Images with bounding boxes
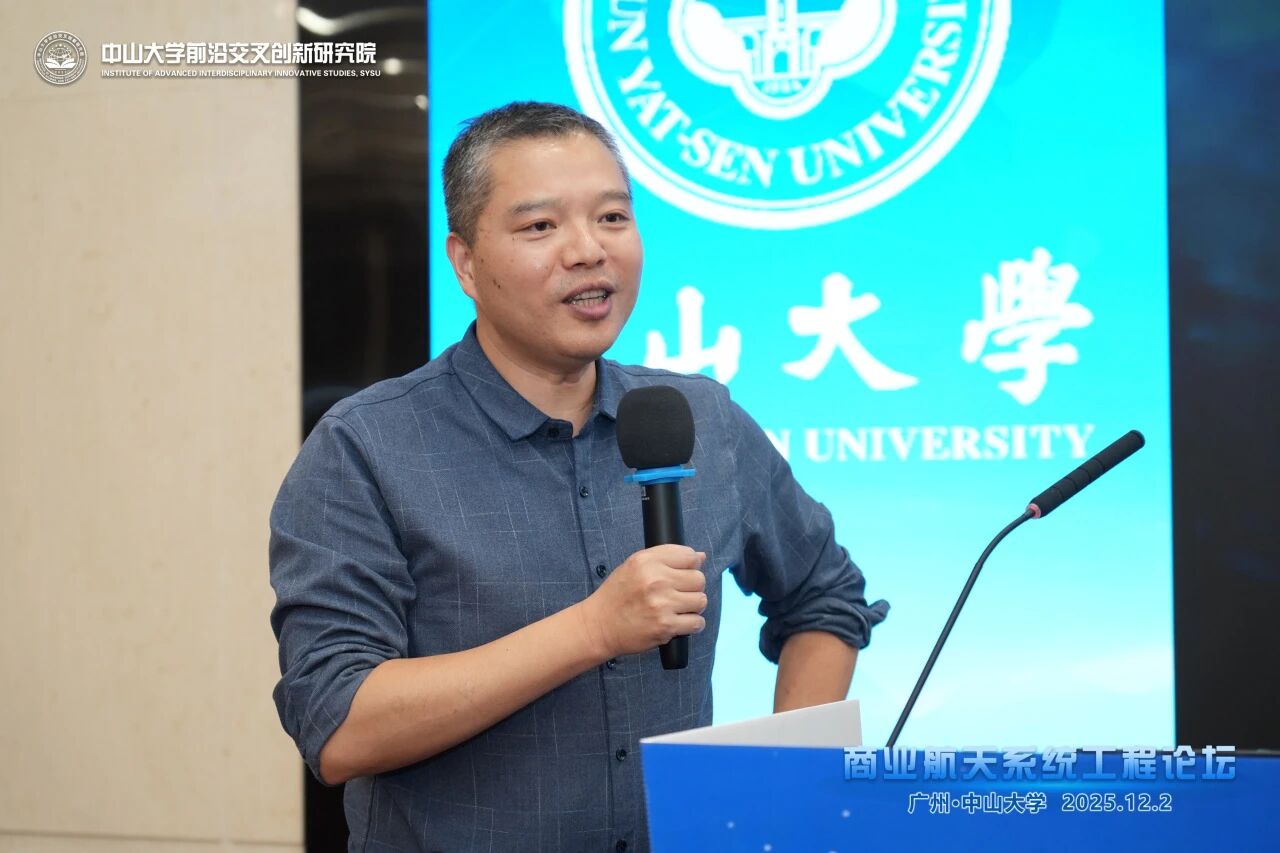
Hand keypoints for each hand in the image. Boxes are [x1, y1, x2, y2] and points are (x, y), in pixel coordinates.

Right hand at [579, 545, 707, 658]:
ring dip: (693, 606)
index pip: (689, 556)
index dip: (691, 565)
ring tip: (678, 608)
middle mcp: (655, 580)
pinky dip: (692, 624)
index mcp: (646, 561)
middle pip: (699, 579)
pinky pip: (697, 623)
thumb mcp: (634, 565)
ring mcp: (662, 604)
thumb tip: (701, 556)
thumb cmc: (617, 595)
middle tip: (678, 593)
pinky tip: (679, 622)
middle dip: (692, 587)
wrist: (599, 625)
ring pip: (701, 600)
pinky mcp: (666, 626)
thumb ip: (666, 557)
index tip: (683, 574)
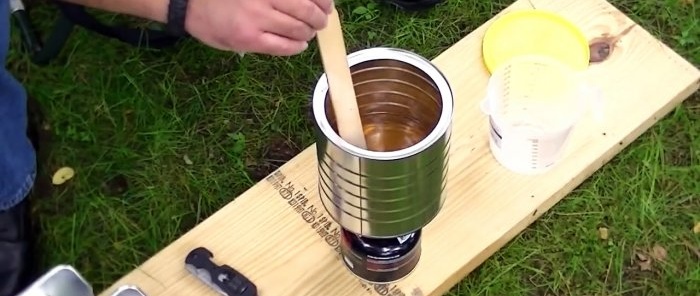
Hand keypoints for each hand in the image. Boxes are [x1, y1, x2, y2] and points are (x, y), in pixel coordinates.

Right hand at [184, 0, 333, 55]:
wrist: (189, 5)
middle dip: (320, 18)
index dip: (323, 0)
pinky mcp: (249, 39)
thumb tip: (312, 1)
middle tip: (321, 21)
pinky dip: (297, 46)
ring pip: (298, 29)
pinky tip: (298, 44)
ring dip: (308, 33)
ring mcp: (256, 19)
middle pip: (307, 10)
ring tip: (307, 33)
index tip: (327, 3)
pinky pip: (284, 47)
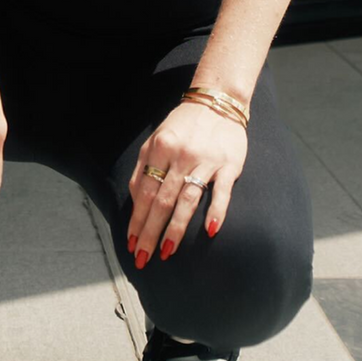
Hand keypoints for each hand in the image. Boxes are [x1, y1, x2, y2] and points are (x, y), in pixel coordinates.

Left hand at [126, 101, 248, 266]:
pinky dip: (217, 211)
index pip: (144, 191)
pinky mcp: (229, 165)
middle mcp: (181, 155)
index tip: (132, 243)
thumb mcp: (156, 139)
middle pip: (162, 200)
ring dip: (176, 228)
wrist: (218, 102)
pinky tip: (210, 230)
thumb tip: (135, 201)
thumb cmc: (183, 126)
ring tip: (166, 251)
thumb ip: (144, 167)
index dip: (137, 219)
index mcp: (160, 149)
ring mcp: (206, 161)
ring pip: (188, 200)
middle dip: (151, 232)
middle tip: (144, 258)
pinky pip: (222, 192)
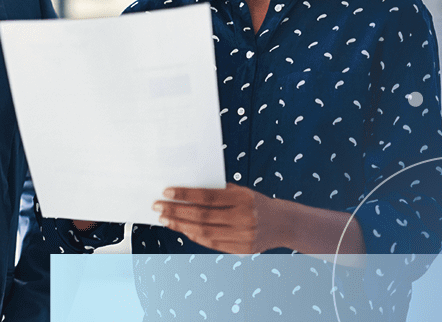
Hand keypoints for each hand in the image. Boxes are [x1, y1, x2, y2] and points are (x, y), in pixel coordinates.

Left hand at [153, 183, 285, 254]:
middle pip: (203, 216)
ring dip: (181, 225)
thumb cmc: (255, 202)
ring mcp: (244, 236)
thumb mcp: (241, 191)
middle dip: (176, 211)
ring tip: (165, 219)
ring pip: (205, 232)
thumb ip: (217, 191)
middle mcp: (244, 218)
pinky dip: (195, 236)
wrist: (283, 223)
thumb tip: (184, 190)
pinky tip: (182, 229)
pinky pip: (212, 244)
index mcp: (243, 198)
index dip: (186, 194)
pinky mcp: (243, 250)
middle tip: (158, 207)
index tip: (166, 192)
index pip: (208, 197)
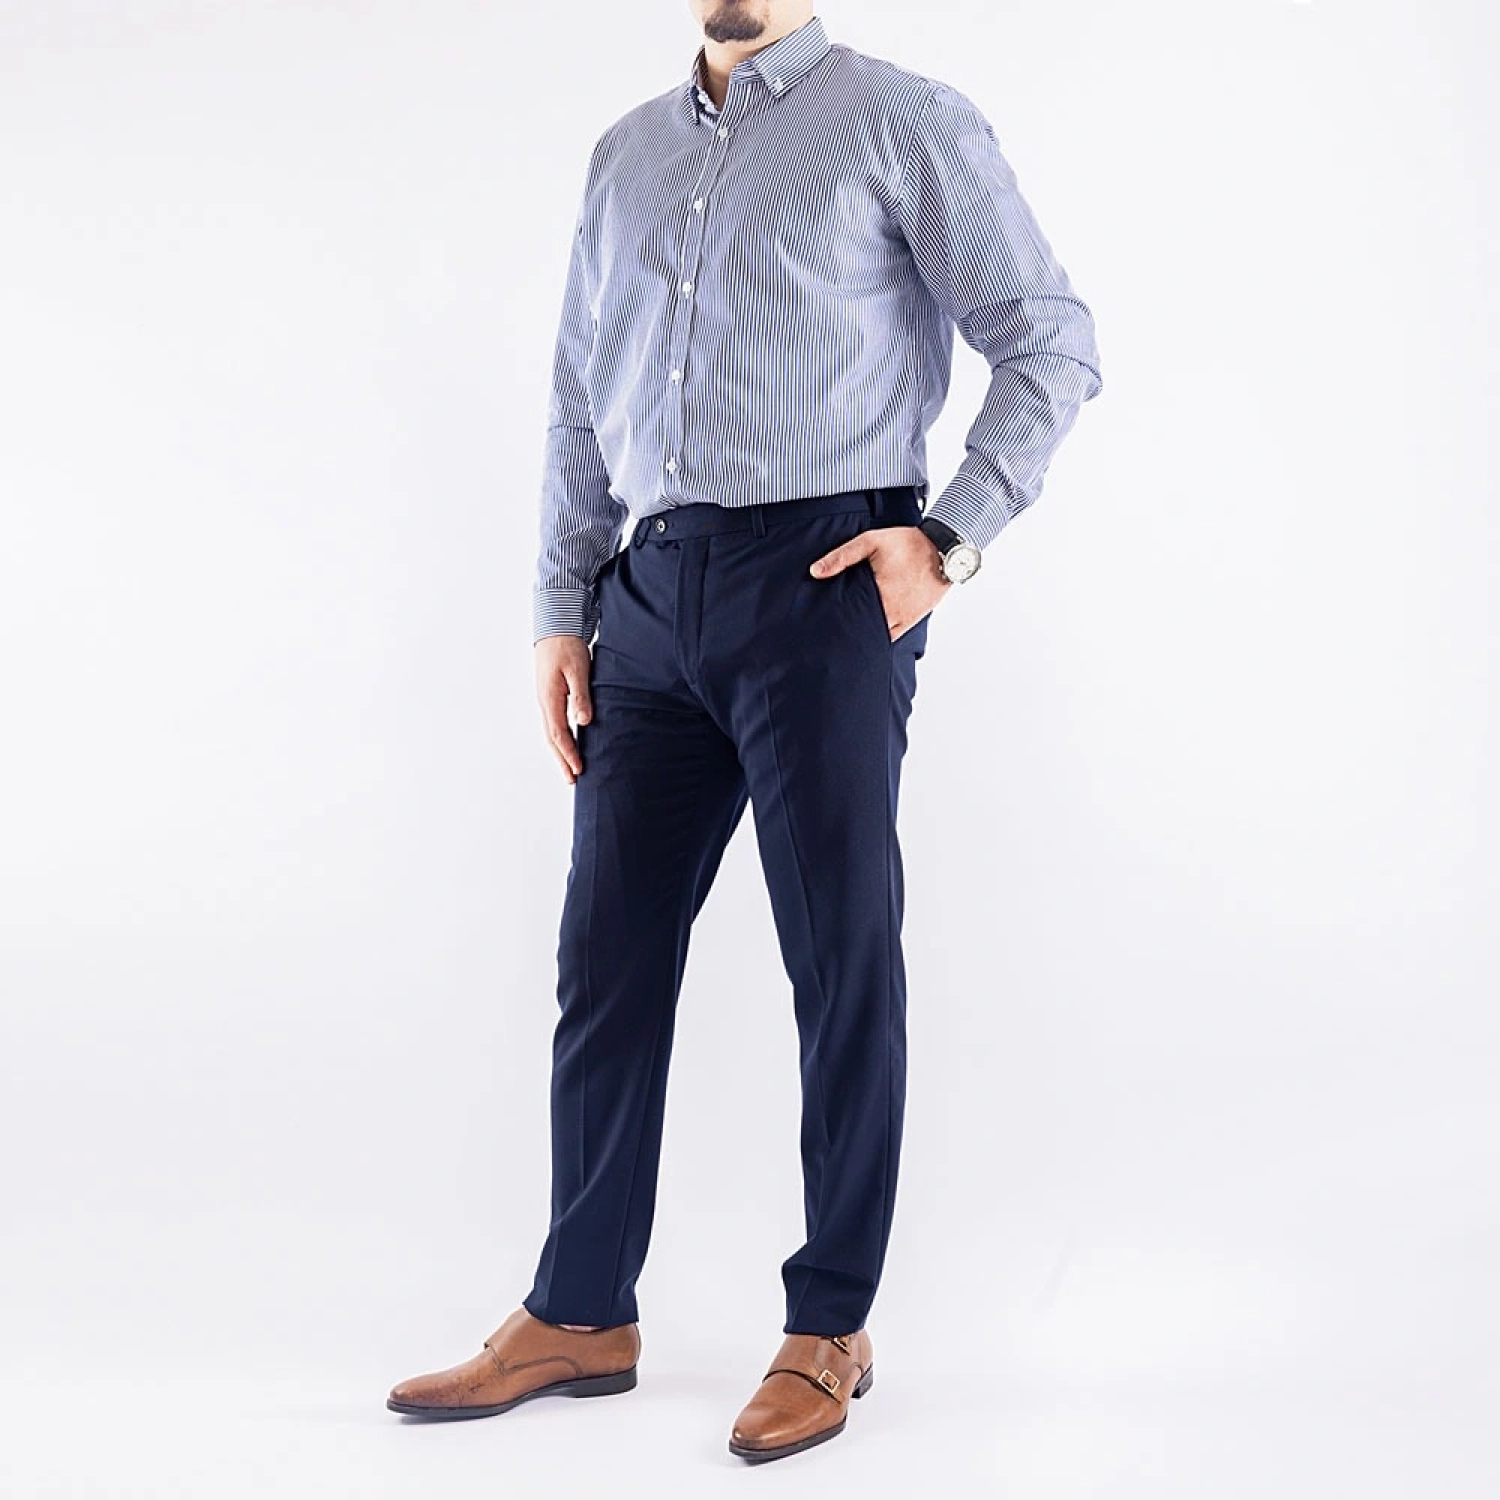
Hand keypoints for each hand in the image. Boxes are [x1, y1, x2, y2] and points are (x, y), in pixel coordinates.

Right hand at [535, 633, 593, 783]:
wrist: (555, 627)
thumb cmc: (567, 646)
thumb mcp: (578, 670)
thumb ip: (581, 696)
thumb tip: (584, 721)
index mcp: (550, 698)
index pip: (560, 734)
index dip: (569, 754)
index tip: (579, 769)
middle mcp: (545, 702)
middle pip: (552, 739)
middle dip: (562, 760)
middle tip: (572, 779)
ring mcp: (546, 699)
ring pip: (552, 732)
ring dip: (560, 752)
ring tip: (570, 768)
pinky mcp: (550, 695)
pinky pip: (554, 723)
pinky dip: (561, 738)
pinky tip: (569, 743)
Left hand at [808, 525, 951, 639]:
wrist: (944, 550)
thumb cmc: (909, 544)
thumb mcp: (871, 541)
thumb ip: (842, 556)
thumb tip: (816, 571)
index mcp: (880, 595)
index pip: (852, 619)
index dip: (837, 624)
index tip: (824, 626)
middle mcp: (893, 612)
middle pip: (865, 633)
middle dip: (849, 632)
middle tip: (831, 633)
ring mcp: (904, 619)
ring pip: (880, 637)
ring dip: (865, 635)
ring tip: (848, 634)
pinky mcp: (912, 619)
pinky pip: (894, 634)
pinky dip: (881, 634)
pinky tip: (870, 631)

> _Problem details_
The lines above from the line with "ring mcp: (662, 604)" through the line with "ring mcp: (256, 19)" are to be given again word for word, with no pictures among them.

> _Exercise answer_
ring mcp: (662, 604)
thumb tip: (701, 556)
thumb cmc: (617, 595)
middle tip: (678, 593)
pinky tip: (679, 622)
middle dip: (692, 587)
wrist: (599, 625)
ring pip: (701, 600)
pinky mcp: (666, 626)
thumb ip: (666, 557)
index tip: (683, 574)
Hand keypoints for each hand in the image. Boxes are [x1, y1, x2, y2] and points are (x, y), in pixel coordinates.

Right hand at [184, 0, 333, 55]:
wrist: (189, 5)
middle dip: (320, 18)
index dip: (323, 0)
pinky mcp: (249, 39)
thumb tip: (312, 1)
middle tip: (321, 21)
pinky dip: (297, 46)
ring pip: (298, 29)
pinky tip: (298, 44)
ring dip: (308, 33)
ring mcp: (256, 19)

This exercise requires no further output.